A sample document and tsvector out of it:
select
*
from
unnest(to_tsvector('english', 'something wide this more wider and wider social-economy wide somethings'))
| lexeme | positions |
|---|---|
| economi | 10 |
| social | 9 |
| social-economi | 8 |
| someth | 1,12 |
| wide | 2,11 |
| wider | 5,7 |
How do I interpret these positions on a client? The docs says that:
A position normally indicates the source word's location in the document.
(emphasis is mine)
This 'normally' part is what confuses me.
A location in my understanding is a starting symbol index in a document. But here it seems to be just a lexeme's order index, not symbol index or even word order index.
I need to highlight the lexemes in a source document just like they are processed by Postgres (without ts_headline). But using the sample above word wide should be found at locations 2 and 11. However, since Postgres uses stemming, stop-word dictionaries, etc. the real word locations are different.
So how do I 'map' lexeme's positions to source document to highlight them? On a client. I need Postgres to just return the data it uses internally and interpret it somehow.
Basically, in the end I need to see something like this:
something wide this more wider and wider social-economy wide somethings
My first approach was to split the source document by whitespaces in tokens on a client, retrieve the tsvector, extract lexemes and compare each token with a lexeme using something like a string.StartsWith (currently on C#). But the problem is that some lexemes are a bit different from the source document's words. Note the 'economi' lexeme vs 'economy' token in source document. Also in a real project there are some extra synonyms used and so using string.StartsWith won't work.
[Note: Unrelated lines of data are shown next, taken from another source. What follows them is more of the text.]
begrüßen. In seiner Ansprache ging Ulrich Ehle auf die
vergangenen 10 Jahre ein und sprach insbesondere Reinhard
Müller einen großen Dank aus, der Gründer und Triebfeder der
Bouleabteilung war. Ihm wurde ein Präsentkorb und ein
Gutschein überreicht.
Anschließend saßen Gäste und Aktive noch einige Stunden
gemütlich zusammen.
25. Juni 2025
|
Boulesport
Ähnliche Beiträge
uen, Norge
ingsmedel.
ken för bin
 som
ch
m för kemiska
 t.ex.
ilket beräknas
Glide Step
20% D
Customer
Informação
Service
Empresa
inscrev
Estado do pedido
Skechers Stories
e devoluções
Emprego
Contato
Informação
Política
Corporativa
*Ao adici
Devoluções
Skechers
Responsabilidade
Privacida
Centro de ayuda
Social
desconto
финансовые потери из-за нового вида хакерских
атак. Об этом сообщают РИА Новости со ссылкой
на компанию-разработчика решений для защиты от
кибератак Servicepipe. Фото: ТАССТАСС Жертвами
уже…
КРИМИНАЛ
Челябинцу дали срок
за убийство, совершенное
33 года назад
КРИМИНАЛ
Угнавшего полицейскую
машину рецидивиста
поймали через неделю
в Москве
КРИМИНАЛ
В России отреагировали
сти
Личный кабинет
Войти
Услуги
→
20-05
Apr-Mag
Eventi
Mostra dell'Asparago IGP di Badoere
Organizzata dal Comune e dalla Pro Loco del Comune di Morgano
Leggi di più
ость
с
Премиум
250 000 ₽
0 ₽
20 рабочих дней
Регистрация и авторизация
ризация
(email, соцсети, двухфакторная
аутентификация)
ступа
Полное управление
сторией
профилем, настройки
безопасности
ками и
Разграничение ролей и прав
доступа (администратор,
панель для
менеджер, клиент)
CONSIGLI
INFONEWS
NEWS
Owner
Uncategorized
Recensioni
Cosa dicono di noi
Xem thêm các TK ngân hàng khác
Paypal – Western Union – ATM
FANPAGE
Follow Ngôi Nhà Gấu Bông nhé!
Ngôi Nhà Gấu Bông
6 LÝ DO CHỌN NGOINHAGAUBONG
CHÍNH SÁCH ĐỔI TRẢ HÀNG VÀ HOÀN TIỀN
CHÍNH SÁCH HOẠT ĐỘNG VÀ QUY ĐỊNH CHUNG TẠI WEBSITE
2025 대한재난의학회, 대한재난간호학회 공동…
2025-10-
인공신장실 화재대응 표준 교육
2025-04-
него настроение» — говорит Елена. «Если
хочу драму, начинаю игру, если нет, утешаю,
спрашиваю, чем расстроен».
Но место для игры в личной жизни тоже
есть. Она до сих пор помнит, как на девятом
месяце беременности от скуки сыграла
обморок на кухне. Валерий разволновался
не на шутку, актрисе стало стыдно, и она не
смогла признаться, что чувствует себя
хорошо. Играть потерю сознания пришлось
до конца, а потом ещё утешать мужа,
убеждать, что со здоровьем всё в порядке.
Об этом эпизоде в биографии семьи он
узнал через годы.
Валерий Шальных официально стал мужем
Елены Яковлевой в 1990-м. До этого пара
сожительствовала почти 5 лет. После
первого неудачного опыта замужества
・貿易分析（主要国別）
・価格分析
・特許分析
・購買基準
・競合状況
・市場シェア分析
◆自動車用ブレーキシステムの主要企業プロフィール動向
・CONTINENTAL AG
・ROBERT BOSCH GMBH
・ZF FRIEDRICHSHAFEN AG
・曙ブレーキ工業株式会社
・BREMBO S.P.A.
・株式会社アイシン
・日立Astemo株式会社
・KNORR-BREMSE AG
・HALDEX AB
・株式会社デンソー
That's why I needed real symbol positions. Is it possible to get them somehow?
UPDATE_01
Here is a sample of how I tried to split the source on a client to map locations (using C#):
var source = "something wide this more wider and wider social-economy wide somethings";
source
.Split(new[] { ' ', '-' }, StringSplitOptions.RemoveEmptyEntries | StringSplitOptions.TrimEntries)
.Select((w, i) => new
{
Word = w,
Pos = i + 1,
})
.OrderBy(w => w.Word)
;
| lexeme | positions |
|---|---|
| and | 6 |
| economy | 9 |
| more | 4 |
| social | 8 |
| something | 1 |
| somethings | 11 |
| this | 3 |
| wide | 2 |
| wide | 10 |
| wider | 5 |
| wider | 7 |
Some of them do match, others mostly not.
I see Postgres considering social-economi(y) as one word first and providing the position as 8 and then social as 9 and economi 10 (repeating it as a different word and doing plus 1) and the remaining words have +1 added to it followed by economi(y). As @KasbolatKumakhov said we can use \W regex pattern to replace all non word characters with spaces and use that.